- TEXTO PARA LEER:
______________________________

Cuando Laurent o Rodrigo o García Ayola aparecieron por Almería, la jovencita Amalia ya llevaba años fotografiando la catedral de Jaén o a su propio maestro con su familia, firmando las fotos como Amalia L. de López. En el barrio jiennense de la Merced, junto al taller tipográfico de su marido, ejerció Amalia su oficio. En El Anunciador, un periódico local de Jaén, se publicitaba el Gabinete Fotográfico de la almeriense: “Amalia L. de López: retratos, grupos, vistas, en todos los tamaños, se sacan fotografías aún en días nublados, tiempo de exposición casi instantáneo, no se entregan si no satisfacen a los clientes”.
Colaboró también con su maestro, el legendario conde polaco, que era Fotógrafo de Cámara de la Reina, en varios trabajos que llevan su firma, como el inicio de las obras de la Biblioteca Nacional en el Paseo de Recoletos de Madrid.
Amalia no se conformaba solo con esa labor de fotógrafa provinciana y añoraba poder recorrer el mundo a lomos de caballería emulando a los retratistas ingleses y franceses, documentando tipos humanos y obras de ingeniería. Prueba de esa pasión por su oficio fue su participación en el Concurso Nacional de Fotografía de 1868, celebrado en Zaragoza, en el que obtuvo una mención honorífica.

______________________________

- Un bloque de datos:
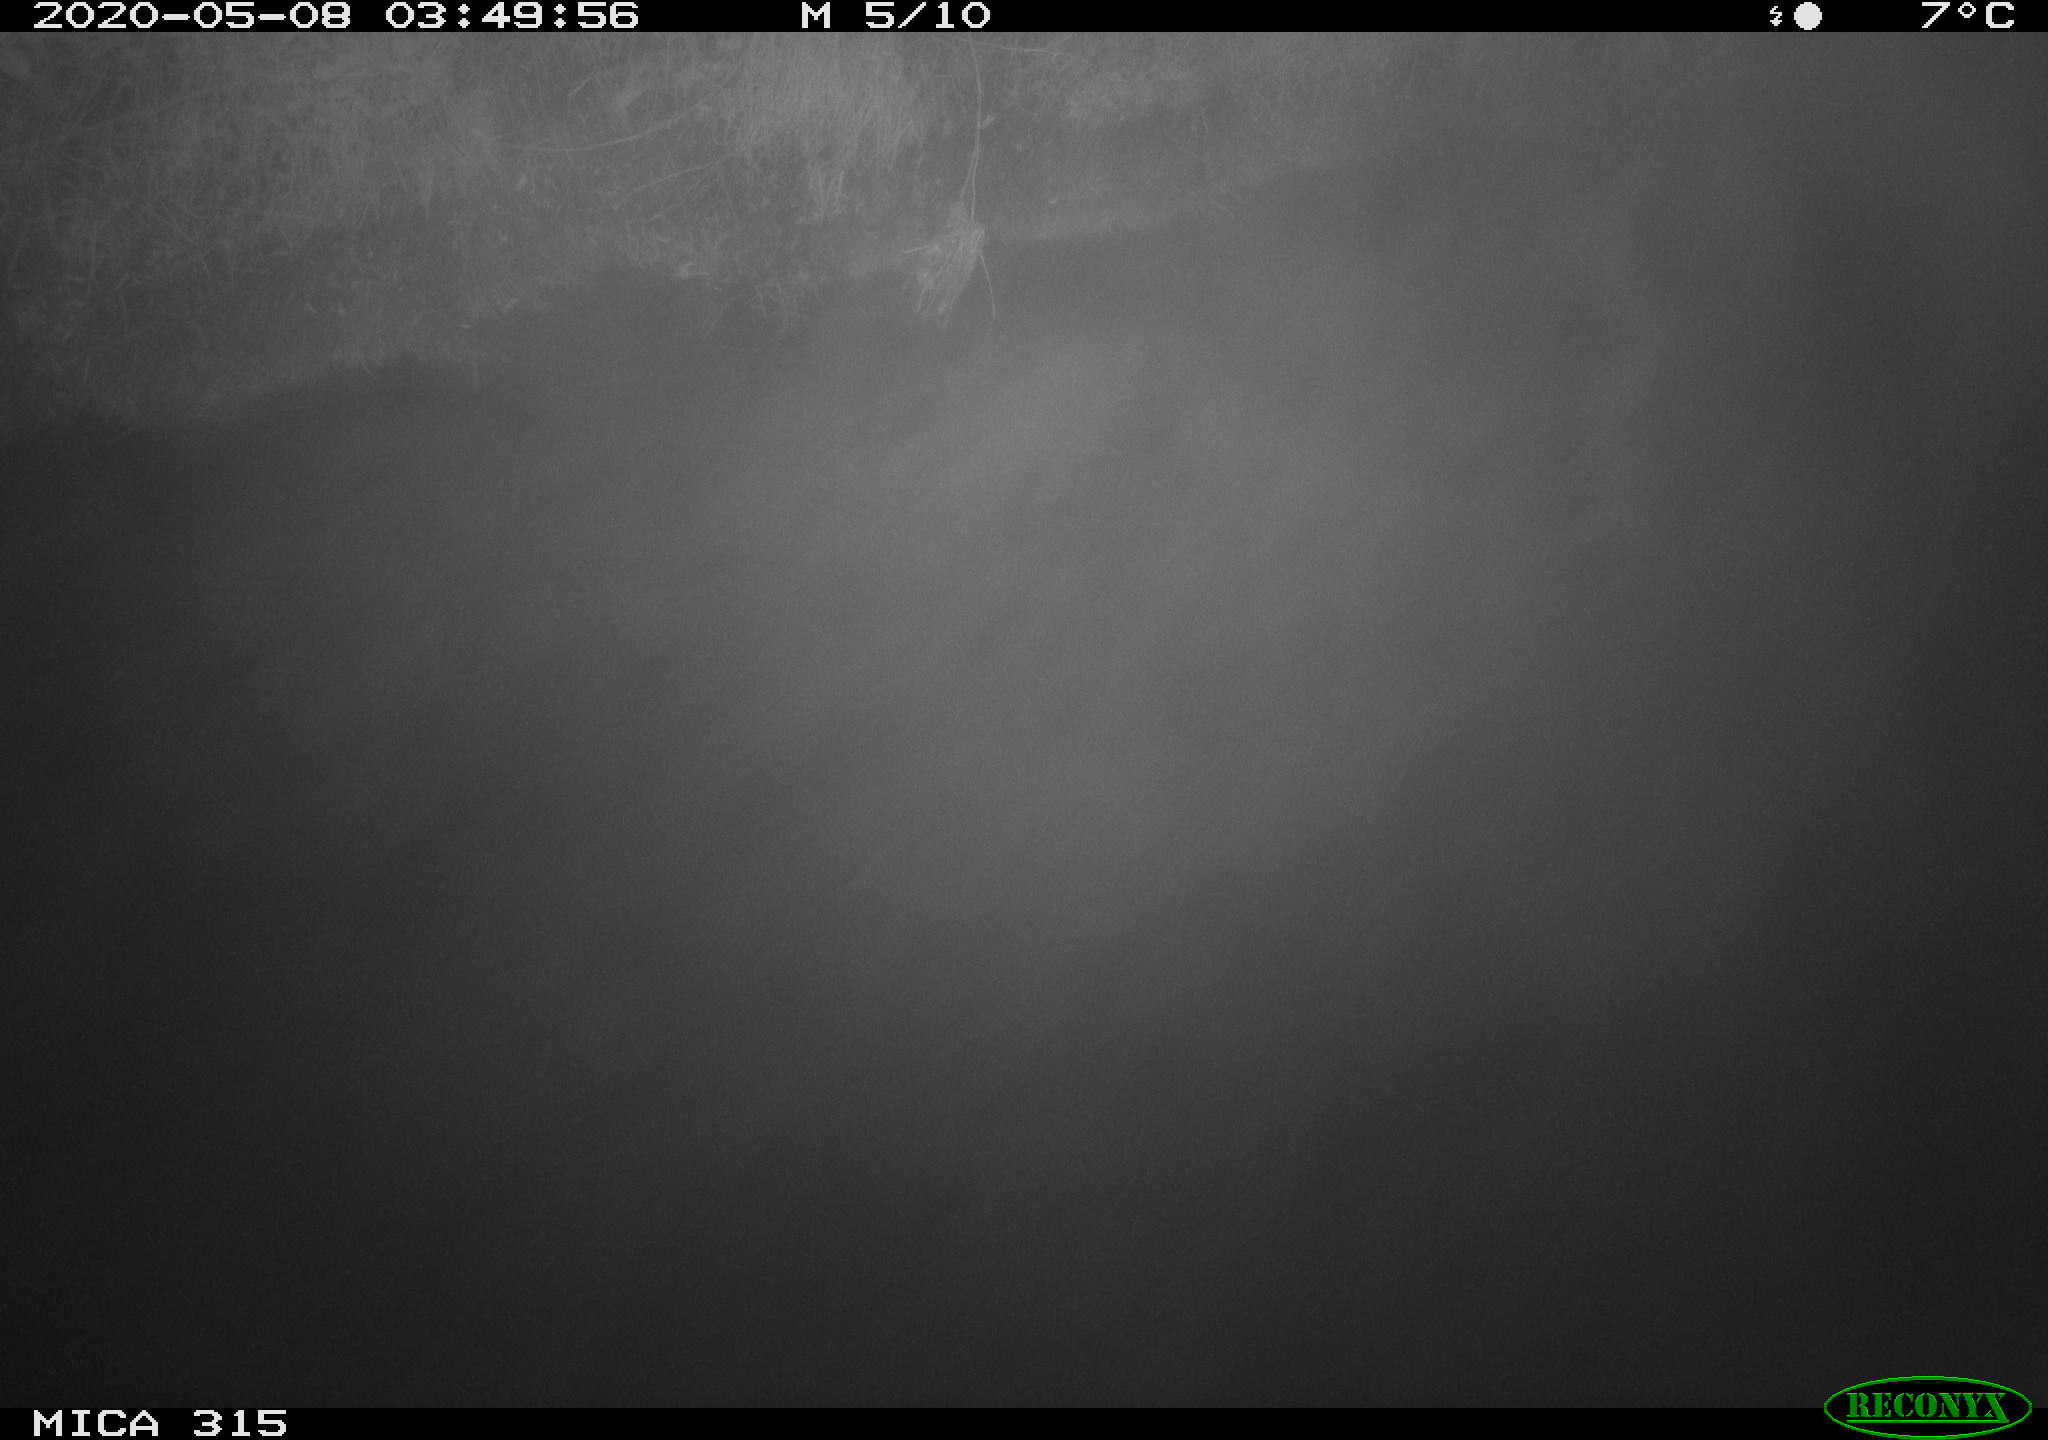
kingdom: Animalia
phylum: Chordata
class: Aves
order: Anseriformes
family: Anatidae
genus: Anas
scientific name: Anas platyrhynchos
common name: Mallard
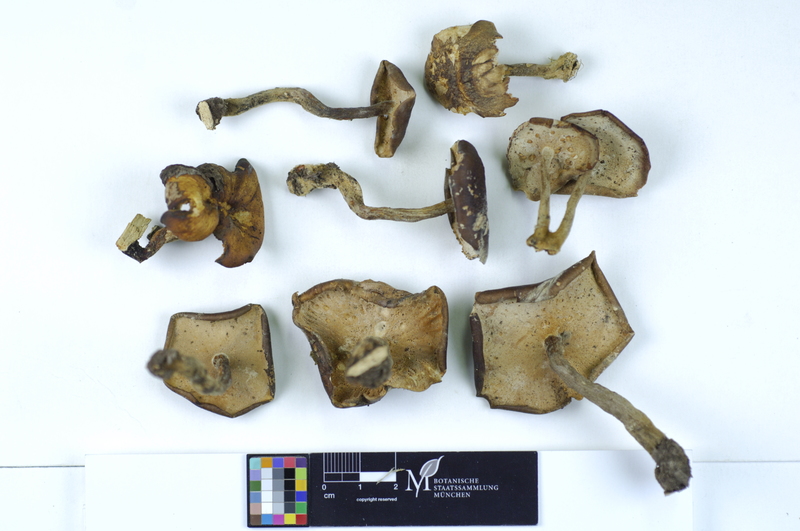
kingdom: Fungi
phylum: Basidiomycota
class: Agaricomycetes
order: Polyporales
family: Polyporaceae
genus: Polyporus
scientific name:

______________________________

- INSTRUCCIONES DE LA TAREA:
Vuelve a escribir, sin cambiar nada, el fragmento del texto sobre la fotógrafa Amalia L. de López que empieza con las palabras "Cuando Laurent o" y termina con "Recoletos de Madrid.".

- LA RESPUESTA:
Cuando Laurent o Rodrigo o García Ayola aparecieron por Almería, la jovencita Amalia ya llevaba años fotografiando la catedral de Jaén o a su propio maestro con su familia, firmando las fotos como Amalia L. de López. En el barrio jiennense de la Merced, junto al taller tipográfico de su marido, ejerció Amalia su oficio. En El Anunciador, un periódico local de Jaén, se publicitaba el Gabinete Fotográfico de la almeriense: “Amalia L. de López: retratos, grupos, vistas, en todos los tamaños, se sacan fotografías aún en días nublados, tiempo de exposición casi instantáneo, no se entregan si no satisfacen a los clientes”.
Colaboró también con su maestro, el legendario conde polaco, que era Fotógrafo de Cámara de la Reina, en varios trabajos que llevan su firma, como el inicio de las obras de la Biblioteca Nacional en el Paseo de Recoletos de Madrid.